Locally, Ngan is probably best known for his two iconic public sculptures in Stokes Valley—the early Jaycees commission in 1976 Two Worms Mating and its companion piece Elevating Worms, commissioned by the E Tu Te Awaikairangi Trust in 2001.
But Ngan's paintings, drawings, designs, sculptures, prints and interior architecture are spread far and wide throughout New Zealand, embellishing and enlivening many of our cityscapes. As curator Heather Galbraith wrote of the influence of his work:
Hundreds of thousands of New Zealanders—many of us unwittingly—have been exposed to Guy Ngan's work over the last fifty years ... The public works for which the artist is best known are not just in big cities, but are dotted through smaller towns from Invercargill to Auckland.

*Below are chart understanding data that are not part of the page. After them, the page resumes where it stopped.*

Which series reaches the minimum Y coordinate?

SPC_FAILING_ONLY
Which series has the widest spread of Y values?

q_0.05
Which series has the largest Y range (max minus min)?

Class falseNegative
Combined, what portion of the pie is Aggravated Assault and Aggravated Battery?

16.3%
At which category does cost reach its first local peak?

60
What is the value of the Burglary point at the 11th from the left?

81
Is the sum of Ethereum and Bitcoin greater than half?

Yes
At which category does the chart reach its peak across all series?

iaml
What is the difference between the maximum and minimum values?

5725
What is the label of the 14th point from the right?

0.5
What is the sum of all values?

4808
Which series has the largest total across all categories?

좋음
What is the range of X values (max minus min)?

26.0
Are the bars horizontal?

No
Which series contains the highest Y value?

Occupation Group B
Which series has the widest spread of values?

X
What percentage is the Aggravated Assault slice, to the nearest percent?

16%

Through his art Ngan explored his long-held fascination with the history of early settlement in the Pacific, and his own place and identity in this part of the world. Trained as a designer and artist, his work is characterised by strong, sweeping lines and tactile forms, expressed equally through massive relief murals and public sculptures (like the bronze sculpture that adorns the Reserve Bank building) and more intimate carved wooden forms. In the 1970s he collaborated with weaver Joan Calvert on a proposal for a commission to produce wall-hangings for Parliament's Beehive building: the six panels, each 2.4 metres square, took 18 months to produce and were installed in 1977.
Born in Wellington in 1926 to Chinese parents, Ngan spent much of his childhood in China, returning to New Zealand to study. His art education included the Wellington Technical College Art School, Goldsmith’s School of Art, London University, and the Royal College of Art, London. On his return to New Zealand he became a public art works consultant at the Ministry of Works for four years, then moved on to Stephenson & Turner Architects, where he worked from 1960 to 1970. From 1970 he largely devoted himself to making art.
Ngan made many contributions to the arts in addition to his own art practice: he was director of the New Zealand Academy of Fine Arts from 1976 to 1986, a council member of the New Zealand Industrial Design Council, a council member of the National Art Gallery (now Te Papa) and vice president of the New Zealand Academy of Fine Arts. He was awarded an OBE (Order of the British Empire) in 1983 and inducted into the Massey University College of Creative Arts Toi Rauwharangi Hall of Fame.
The Dowse holds a number of works by Guy Ngan in our collection, and one of these will be on display in our foyer from this week. We extend our condolences to Guy's wife Jean, their children, grandchildren, wider whanau and friends.